Lately I have been doing a whole lot of exploration in the area of lexicons, and I'm sharing a bit of what I've developed -- Lexicon Helpers -- in the hopes of generating discussion of lexicons in library work. The results of the explorations are temporarily availabled at the following URL:
https://distantreader.org/tmp/lexicon-helpers.zip
From the readme file:
This folder/directory contains a set of Bash shell and Python
scripts used to create and enhance lexicons -- lists of
desireable words rooted in Distant Reader study carrels. As such,
these lexicons are kinda, sorta the complements to or the
inverses of stop words. They are intended to model desirable
ideas and concepts, and they are intended to be used to query,
filter, and describe sentences and documents in narrative
corpora. The scripts exploit the Distant Reader Toolbox [1], but
the concepts behind the Helpers are appropos to any corpus and
the investigation of it.
Many of the scripts in the bin dirctory are used to create
lexicons. They are listed below in an order of least complexity
to greatest complexity. Remember, in order for these scripts to
work, one needs to install the Distant Reader Toolbox and have at
least one study carrel in their local library:
* initialize-with-unigrams.sh - given the name of a study carrel
and an integer (N), output a list of the N most frequent words,
sans stop words
* initialize-with-keywords.sh - given the name of a study carrel
and an integer (N), output a list of the N most frequent
keywords, sans stop words
* initialize-with-nouns.sh - given the name of a study carrel and
an integer (N), output a list of the N most frequent nouns
* initialize-with-file.sh - given the name of a study carrel and
the name of a file, copy the given file to the carrel's lexicon;
useful when one has specific ideas to explore and those ideas are
not explicitly hightlighed as unigrams, nouns, or keywords;
example files can be found in the etc directory
* initialize-with-all.sh - given the name of a study carrel and
an integer (N), output a list of the N most frequent unigrams,
nouns, keywords, the keywords' semantically related words
Some of the scripts in the bin directory are used to modify and
enhance existing lexicons:
* lexicon2variants.py - given the name of a study carrel, output
all variations of the given lexicon words found in the carrel;
for example, if a lexicon word is "library", then the output
ought to include "libraries", "libraians", "librarianship", etc.

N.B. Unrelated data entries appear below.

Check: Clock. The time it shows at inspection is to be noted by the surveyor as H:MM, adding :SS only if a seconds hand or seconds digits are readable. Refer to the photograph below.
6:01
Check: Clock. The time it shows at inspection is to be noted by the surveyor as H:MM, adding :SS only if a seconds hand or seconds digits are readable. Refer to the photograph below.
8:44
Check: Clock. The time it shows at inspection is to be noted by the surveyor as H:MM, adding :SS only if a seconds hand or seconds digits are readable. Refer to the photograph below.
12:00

* lexicon2variants.sh - a front-end to lexicon2variants.py
* lexicon2related.py - given the name of a study carrel, output
lexicon words and their semantically similar words; rooted in the
concept of word embedding, this script identifies words often
used in the "same breath" as the given word; for example, if the
given word is "love", then a semantically related word might be
"relationship"
* lexicon2related.sh - a front-end to lexicon2related.py
* lexicon2synonyms.py - given the name of a study carrel, use
WordNet to identify and output synonyms of lexicon words; this
script will most likely output words not necessarily found in a
study carrel
The balance of the scripts in the bin directory output network
graph files used to evaluate and visualize characteristics of a
lexicon. These scripts are both cool and kewl; these scripts can
be used to illustrate features, shapes, and relationships between
items in a lexicon. After you run these scripts and import them
into something like Gephi [2], you will be able to describe your
lexicon in nuanced ways. For example, you will be able to
identify both strengths and weaknesses of a lexicon:
* lexicon2vectors.py - given the name of a study carrel and an
integer (N), output an edges file with three columns: 1) source,
2) target, and 3) weight; the value of source is a lexicon word,
target is a semantically related word, and weight is the semantic
distance between source and target
* lexicon2hypernyms2gml.py - given a study carrel, output a graph
markup language file hightlighting nouns in the lexicon and their
hypernyms ("broader terms"); uses WordNet to do the good work,
and for example, using this script brings to light concepts such
as "mythical characters" when lexicon words include "ulysses",
"achilles", and "hector"
[1] Distant Reader Toolbox - https://reader-toolbox.readthedocs.io
[2] Gephi - https://gephi.org
Why should you care? Because the process of coming up sets of words connoting and alluding to concepts is difficult. If I were to ask you to list twelve colors, I assert the process would be a bit challenging. On the other hand, if I were to give you a list of words and then ask you to identify the colors, then the process would be easy. The Helpers address this problem. One is expected to automatically generate a lexicon, and then curate it. Moreover, once a lexicon is manifested as a file, it an almost trivial to use the lexicon as input to queries, thus eliminating a whole lot of typing. Again, ease of use.
These scripts work very well for me. They make it easy for me to compare and contrast study carrel -- data set -- contents. They make it easy for me to extract sentences and documents represented by my sets of curated words. They make my work more scalable.
Fun with data science, data science with words.
--
Eric Lease Morgan <[log in to unmask]>
University of Notre Dame
|